In the chronic form, the infiltrate is less dense and more superficial with less pronounced epidermal changes and hemorrhage.



Special stains  
Immunoperoxidase Classic studies show prdominance of CD2, CD3, and CD8 positive cells with little or no CD30 staining

Expression of cutaneous lymphocyte-associated antigen and TIA-1 by lymphocytes in pityriasis lichenoides et varioliformis acuta and lymphomatoid papulosis: immunohistochemical study

Kyoung-Ae Jang1, Jung-Chul Choi2 and Jee-Ho Choi2 1

Department of Dermatology, Seoul Paik Hospital, Inje-Univeristy, Seoul, Korea, 2 Asan Medical Center, College of Medicine, University of Ulsan, Seoul, Korea

J Cutan Pathol 2001;28 (9), 453-459 Abstract quote

Background: Pityriasis lichenoides et varioliformis acuta (PLEVA) and lymphomatoid papulosis (LyP) are benign self-healing cutaneous eruptions that may be clinically and histologically similar. The purposes of this study were to evaluate immunohistological characteristics of PLEVA and LyP and to investigate whether Epstein-Barr virus (EBV) may be present in PLEVA and LyP.

Methods: We performed an immunohistochemical staining in 12 cases of PLEVA and 8 cases of LyP using nine antibodies for CD3, CD4, CD8, CD30, CD45RO, CD56, CD79, cutaneous lymphocyte-associated antigen (CLA), and TIA-1. In situ hybridization was performed using fluorescein-conjugated oligonucleotide probes for EBV early regions (EBER).

Results: In PLEVA, immunohistochemical studies revealed that infiltrated lymphocytes consisted of mainly CD3-positive (5+), CD8-positive (4+~5+), CLA-positive (4+~5+) T cells and partly CD79 positive (+~2+) B cells. CD4-positive T cells were less than 25%. In LyP, immunohistochemical studies revealed that infiltrated lymphocytes consisted of partly CD3-positive (5+), CD8-positive (2+~3+), CLA-positive (3+~4+) T cells and partly CD79-positive (2+~3+) B cells. CD4-positive T cells were less than 10%. CD8 and CLA were more strongly expressed in PLEVA than in LyP. CD30 was strongly expressed in LyP but not expressed in PLEVA. CD79 was more expressed in LyP than in PLEVA. TIA-1 was not expressed in any cases. In situ hybridization using antisense EBER probe showed negative reaction in all cases.

Conclusions: Immunohistochemical stains for CD8, CD30, CD79 and CLA may be valuable tools in the differential diagnosis between PLEVA and LyP. TIA-1 was negative in LyP, which means cytotoxic cells may not be implicated in the pathogenesis of LyP. It was a contradictory result to the previous results. The absence of EBV in PLEVA and LyP suggests that this virus may not be operative in the pathogenesis of these diseases. These results suggest that LyP and PLEVA are separate disorders, thus accounting for their variable prognosis.

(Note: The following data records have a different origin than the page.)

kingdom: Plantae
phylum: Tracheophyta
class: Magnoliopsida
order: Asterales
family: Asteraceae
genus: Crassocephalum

Atypical manifestations of pityriasis lichenoides chronica: development into paraneoplasia and non-Hodgkin lymphomas of the skin

Dermatology. 1992;184:65-69.

Rare case of PLC evolving to a malignant lymphoma


Medium-dose ultraviolet A1 therapy for pityriasis lichenoides et varioliformis acuta and pityriasis lichenoides chronica.

Pinton PC, Capezzera R, Zane C, De Panfilis G.

Department of Dermatology, Azienda Spedali Civili di Brescia, Brescia, Italy.

J Am Acad Dermatol 2002 Sep;47(3):410-4 Abstract quote

BACKGROUND: Ultraviolet A1 (340-400 nm) was found to be effective in the treatment of cutaneous T-cell-mediated diseases.

OBJECTIVE: The purpose of the present study was to assess the efficacy of UVA1 phototherapy for pityriasis lichenoides et varioliformis acuta (PLEVA) and pityriasis lichenoides chronica (PLC).

METHODS: Eight patients (3 with PLEVA and 5 with PLC) received 60 J/cm(2) UVA1 daily until remission. Four patients also had lesions inaccessible to UVA1 that were used as control lesions. Immunocytologic studies of skin infiltrates and circulating T cells were done.

RESULTS: Six patients showed complete clinical and histologic recovery. Two patients with PLC had a partial improvement. Unirradiated control lesions never improved. Serious short-term adverse effects were not encountered. No effects on circulating lymphocytes were reported.

CONCLUSION: UVA1 therapy is an effective and well-tolerated treatment for PLEVA and PLC. The therapeutic activity seems to be related to direct effects on cutaneous inflammatory infiltrates because the lesions in nonexposed cutaneous areas did not respond.